Les lasagnes et la parmigiana. C'est inratable et ça plait à tout le monde.
Le plus bel endroit en Italie ?
La Toscane et les Pouilles. J'aime me rendre en Toscane pour ses agritourismes où on peut se relaxer sur une terrasse. Le panorama est très reposant et régénérant. Pour les Pouilles, le paysage est tout simplement magique. J'aime cette terre rouge, presque sang. Je ne me lasse pas de balades dans les champs d'oliviers ou en bord de mer du côté de Salento.
Quels conseils pour ceux qui souhaitent vivre à Rome?
Il faut savoir se laisser vivre et accepter l'indolence romaine.

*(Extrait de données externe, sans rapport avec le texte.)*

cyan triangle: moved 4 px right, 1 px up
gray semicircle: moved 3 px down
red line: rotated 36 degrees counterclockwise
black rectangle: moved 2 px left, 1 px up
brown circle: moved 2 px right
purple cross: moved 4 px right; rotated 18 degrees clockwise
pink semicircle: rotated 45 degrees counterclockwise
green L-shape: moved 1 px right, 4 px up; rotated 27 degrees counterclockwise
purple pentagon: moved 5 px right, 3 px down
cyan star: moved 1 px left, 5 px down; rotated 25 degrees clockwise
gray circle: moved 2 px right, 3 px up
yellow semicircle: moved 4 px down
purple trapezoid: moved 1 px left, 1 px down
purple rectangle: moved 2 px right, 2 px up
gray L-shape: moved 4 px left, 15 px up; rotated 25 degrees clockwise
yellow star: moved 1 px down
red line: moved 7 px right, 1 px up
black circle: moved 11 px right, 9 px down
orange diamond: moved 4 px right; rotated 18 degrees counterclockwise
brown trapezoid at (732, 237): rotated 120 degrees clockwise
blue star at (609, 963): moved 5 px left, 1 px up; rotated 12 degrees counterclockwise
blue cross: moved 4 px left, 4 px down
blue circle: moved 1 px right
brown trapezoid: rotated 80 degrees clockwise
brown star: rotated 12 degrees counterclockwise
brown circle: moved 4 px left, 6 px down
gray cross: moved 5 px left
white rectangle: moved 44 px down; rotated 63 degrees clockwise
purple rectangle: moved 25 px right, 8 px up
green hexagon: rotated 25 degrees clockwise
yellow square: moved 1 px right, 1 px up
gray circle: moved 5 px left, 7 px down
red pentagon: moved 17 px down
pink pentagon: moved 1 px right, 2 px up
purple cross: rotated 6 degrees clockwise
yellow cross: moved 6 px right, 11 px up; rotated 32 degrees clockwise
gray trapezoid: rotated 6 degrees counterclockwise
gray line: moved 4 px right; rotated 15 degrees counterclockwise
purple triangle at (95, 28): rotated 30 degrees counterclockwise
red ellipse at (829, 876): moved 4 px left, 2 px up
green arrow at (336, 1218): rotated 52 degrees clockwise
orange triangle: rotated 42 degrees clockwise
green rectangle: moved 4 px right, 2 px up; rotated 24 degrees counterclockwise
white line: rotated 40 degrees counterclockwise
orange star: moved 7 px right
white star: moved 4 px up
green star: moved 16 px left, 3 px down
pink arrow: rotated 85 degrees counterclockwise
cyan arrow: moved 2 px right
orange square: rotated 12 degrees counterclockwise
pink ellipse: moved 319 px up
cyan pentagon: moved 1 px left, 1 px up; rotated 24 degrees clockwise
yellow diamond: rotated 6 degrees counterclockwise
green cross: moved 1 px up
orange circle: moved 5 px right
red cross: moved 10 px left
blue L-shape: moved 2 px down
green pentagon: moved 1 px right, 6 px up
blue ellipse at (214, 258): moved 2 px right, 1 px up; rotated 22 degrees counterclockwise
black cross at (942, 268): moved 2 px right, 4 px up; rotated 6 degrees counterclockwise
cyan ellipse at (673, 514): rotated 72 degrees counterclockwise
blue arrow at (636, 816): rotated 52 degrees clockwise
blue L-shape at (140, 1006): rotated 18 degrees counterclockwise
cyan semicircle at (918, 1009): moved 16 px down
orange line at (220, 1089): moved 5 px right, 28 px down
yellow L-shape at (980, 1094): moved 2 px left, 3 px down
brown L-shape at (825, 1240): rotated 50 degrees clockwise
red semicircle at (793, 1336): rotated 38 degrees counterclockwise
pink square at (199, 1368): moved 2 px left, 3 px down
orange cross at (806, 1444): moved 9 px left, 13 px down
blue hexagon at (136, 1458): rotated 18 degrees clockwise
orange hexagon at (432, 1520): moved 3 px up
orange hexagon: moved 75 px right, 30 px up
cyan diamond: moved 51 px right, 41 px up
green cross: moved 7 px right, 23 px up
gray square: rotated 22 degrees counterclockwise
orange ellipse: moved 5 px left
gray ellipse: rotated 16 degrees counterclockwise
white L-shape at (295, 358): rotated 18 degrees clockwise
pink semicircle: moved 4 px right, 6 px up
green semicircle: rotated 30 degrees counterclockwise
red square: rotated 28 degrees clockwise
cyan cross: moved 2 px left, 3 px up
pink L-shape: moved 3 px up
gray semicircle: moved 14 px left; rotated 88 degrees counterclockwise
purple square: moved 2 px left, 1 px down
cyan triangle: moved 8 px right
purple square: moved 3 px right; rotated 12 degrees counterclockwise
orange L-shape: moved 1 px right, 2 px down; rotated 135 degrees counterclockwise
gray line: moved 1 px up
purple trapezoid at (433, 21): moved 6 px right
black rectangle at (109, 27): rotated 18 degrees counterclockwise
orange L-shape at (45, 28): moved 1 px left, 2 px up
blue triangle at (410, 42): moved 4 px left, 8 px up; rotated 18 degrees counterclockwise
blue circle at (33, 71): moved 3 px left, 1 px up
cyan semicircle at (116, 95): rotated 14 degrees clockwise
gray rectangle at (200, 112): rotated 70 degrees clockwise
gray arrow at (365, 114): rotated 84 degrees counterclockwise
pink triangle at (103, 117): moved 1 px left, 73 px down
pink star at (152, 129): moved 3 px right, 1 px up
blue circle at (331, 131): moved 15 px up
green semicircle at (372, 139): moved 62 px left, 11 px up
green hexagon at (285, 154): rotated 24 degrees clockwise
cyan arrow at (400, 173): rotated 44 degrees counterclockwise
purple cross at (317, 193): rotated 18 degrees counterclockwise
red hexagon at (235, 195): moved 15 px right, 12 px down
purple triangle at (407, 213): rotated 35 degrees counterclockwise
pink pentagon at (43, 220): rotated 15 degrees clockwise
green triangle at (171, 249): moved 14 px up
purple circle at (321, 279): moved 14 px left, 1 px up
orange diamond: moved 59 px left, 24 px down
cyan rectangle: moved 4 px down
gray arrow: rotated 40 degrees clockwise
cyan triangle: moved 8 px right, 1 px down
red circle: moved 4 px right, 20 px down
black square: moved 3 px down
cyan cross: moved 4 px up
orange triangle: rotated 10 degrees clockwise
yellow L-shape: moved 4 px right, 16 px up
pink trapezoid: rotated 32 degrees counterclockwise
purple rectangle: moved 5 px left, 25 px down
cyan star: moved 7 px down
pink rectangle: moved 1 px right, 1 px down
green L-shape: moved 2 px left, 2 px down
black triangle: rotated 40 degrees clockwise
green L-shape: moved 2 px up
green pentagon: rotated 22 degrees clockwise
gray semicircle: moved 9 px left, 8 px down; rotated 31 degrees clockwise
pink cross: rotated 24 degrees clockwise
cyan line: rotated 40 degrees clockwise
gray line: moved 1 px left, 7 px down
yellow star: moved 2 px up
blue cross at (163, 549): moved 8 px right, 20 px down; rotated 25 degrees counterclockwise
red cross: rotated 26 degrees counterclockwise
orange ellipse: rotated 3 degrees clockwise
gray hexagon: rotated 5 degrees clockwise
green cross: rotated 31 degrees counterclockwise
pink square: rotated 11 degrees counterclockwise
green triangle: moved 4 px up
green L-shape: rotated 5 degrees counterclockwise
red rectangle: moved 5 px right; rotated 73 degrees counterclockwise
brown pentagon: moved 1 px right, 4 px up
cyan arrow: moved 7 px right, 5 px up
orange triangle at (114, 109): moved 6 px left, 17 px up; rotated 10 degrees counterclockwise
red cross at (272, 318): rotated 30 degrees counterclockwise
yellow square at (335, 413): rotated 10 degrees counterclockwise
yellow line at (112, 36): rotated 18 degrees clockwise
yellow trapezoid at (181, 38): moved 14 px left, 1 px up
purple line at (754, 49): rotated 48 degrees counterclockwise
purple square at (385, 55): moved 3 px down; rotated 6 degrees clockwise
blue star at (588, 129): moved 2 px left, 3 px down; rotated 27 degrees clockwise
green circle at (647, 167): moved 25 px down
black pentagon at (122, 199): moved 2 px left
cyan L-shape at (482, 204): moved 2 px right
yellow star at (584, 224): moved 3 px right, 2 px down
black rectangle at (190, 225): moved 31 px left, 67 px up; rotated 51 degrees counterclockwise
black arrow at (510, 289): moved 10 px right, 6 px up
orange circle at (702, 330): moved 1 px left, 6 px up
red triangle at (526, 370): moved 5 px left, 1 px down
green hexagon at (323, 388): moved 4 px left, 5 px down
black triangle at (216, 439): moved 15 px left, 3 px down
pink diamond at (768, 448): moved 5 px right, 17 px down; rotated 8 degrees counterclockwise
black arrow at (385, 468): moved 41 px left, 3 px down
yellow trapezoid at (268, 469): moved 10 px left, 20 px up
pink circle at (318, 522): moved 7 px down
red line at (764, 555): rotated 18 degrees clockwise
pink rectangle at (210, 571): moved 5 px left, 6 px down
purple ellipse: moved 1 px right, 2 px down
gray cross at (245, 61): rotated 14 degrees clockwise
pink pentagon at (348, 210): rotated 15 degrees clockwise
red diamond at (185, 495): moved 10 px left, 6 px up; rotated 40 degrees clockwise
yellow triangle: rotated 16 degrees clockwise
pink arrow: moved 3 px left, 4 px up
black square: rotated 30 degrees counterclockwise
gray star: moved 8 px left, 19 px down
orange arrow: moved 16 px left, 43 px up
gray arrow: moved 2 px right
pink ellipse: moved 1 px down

Propos recueillis par Sara Fredaigue (www.lepetitjournal.com - Rome) mercredi 1er juillet 2009
En savoir plus sur Marcello Catalano :
Arrivé à 18 ans à Rome, Marcello Catalano s'est formé à l'Académie nationale d'art dramatique Silvio d'Amico. Après des débuts au théâtre avec Luca Ronconi et Lorenzo Salveti, il s'est tourné vers le cinéma et la télévision. En France, il a participé au téléfilm de Marion Sarrault La Florentine. En Italie, il a notamment tourné aux côtés de Monica Belluci et sous l'?il de Giuseppe Tornatore dans Malena. Il a également joué dans La mémoire perdue de Pier Paolo Gandini remarqué au 50ème festival international de Venise. Il a par ailleurs collaboré au film de Giuseppe Bertolucci L'Amour probablement et de Eugenio Cappuccio Volevo solo dormirle addosso. En 1996, il est passé à la réalisation avec 22h22, court-métrage sélectionné dans de nombreux festivals dont celui de Venise, Palm Springs, Uppsala (Suède). Il travaille actuellement à l'adaptation du livre Plus fort que la haine de Tim Guénard. Ce projet a retenu l'intérêt de Corinne Touzet chez Yes Production et est actuellement en montage de co-productions.